Prevention remains the key to thwarting epidemics. Athletes (especially wrestlers) need to perform daily skin examinations. Athletic trainers can facilitate this process and may also participate especially for previous infected athletes and during periods of high prevalence. By detecting lesions early in the progression of disease, clinicians can minimize the disruption of daily activities for the athlete and team.

Athletes should limit the amount of exposed skin. Fortunately, fabric technology has advanced considerably and athletes can wear long-sleeved clothing that places a barrier between them and their competitors, wicks away the moisture and sweat, and still allows the athlete to regulate their temperature.[1] Infected athletes must meticulously cover their injured skin. During periods of low prevalence of infections in the team and only during practice, trainers may use bandaging techniques on the infected athlete; bandaging alone does not allow one to compete. During time periods of high prevalence of tinea corporis gladiatorum, trainers should restrict activity. No athlete should share towels, pads, clothing, razors or protective headgear. After practice and competition, although no supportive evidence exists, athletes should take showers with antibacterial soaps. Furthermore, all clothing and undergarments require daily laundering.

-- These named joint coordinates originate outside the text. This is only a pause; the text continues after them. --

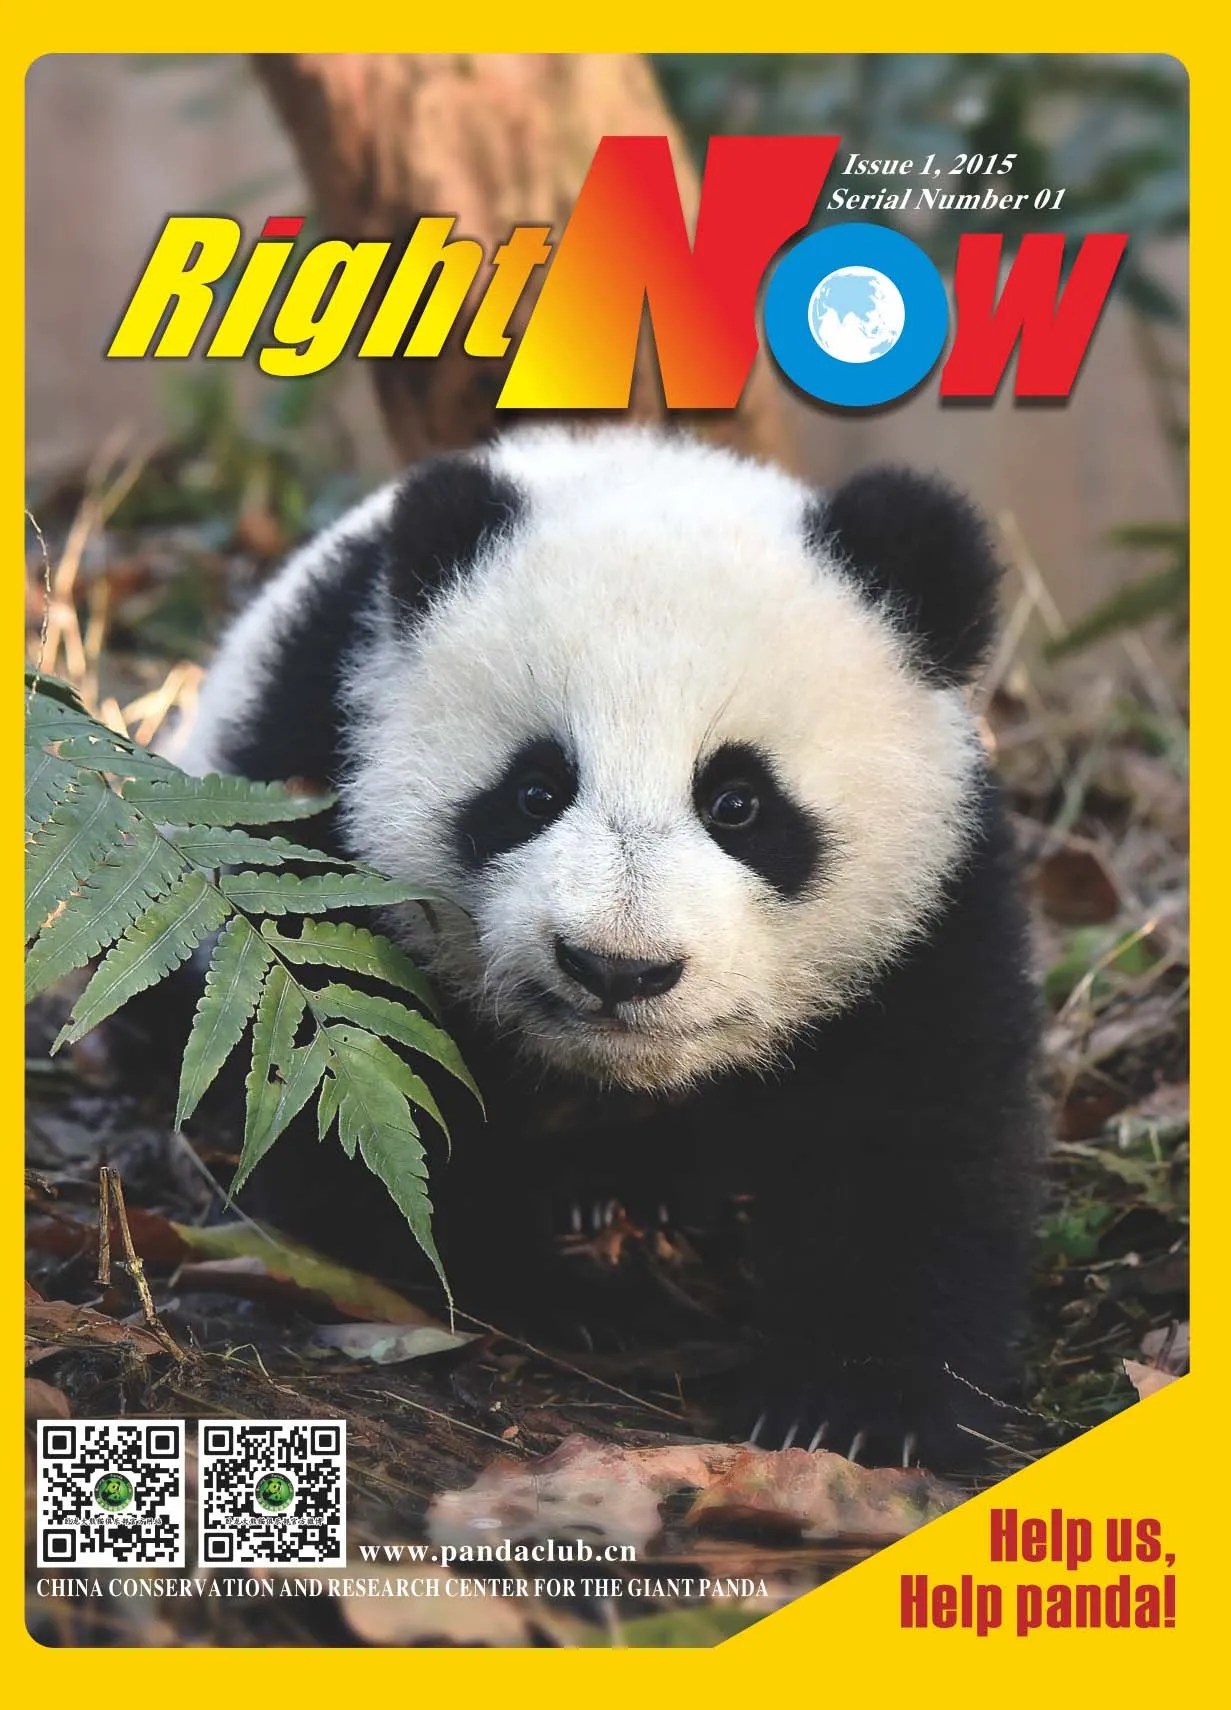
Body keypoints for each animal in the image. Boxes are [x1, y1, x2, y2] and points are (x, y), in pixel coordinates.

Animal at [180, 425, 1044, 1470]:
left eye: (738, 802)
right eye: (534, 789)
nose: (615, 968)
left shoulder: (928, 902)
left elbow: (913, 1132)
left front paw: (851, 1412)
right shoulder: (309, 792)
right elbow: (356, 1105)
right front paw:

Pharmacologic preventative techniques also exist. One prospective trial of weekly fluconazole (100 mg) demonstrated a decrease in prevalence of tinea corporis gladiatorum.[17] A randomized double-blind trial using once, every-other-week itraconazole (400 mg) also decreased the prevalence of this fungal infection in wrestlers.[13] These medications, however, have significant drug interactions and potential hepatic side effects. As such, sports medicine physicians should use caution in prescribing these antifungal agents for the duration of the season; furthermore, not every wrestler should take systemic prophylaxis. Sports medicine clinicians should target athletes with a history of tinea corporis gladiatorum and those who compete at elite, national and international levels. Clinicians should carefully assess the athlete's medication use and their personal and family history of liver disease. Baseline and mid-season liver function tests may detect pre-existing liver disease or medication-induced hepatic side effects, respectively.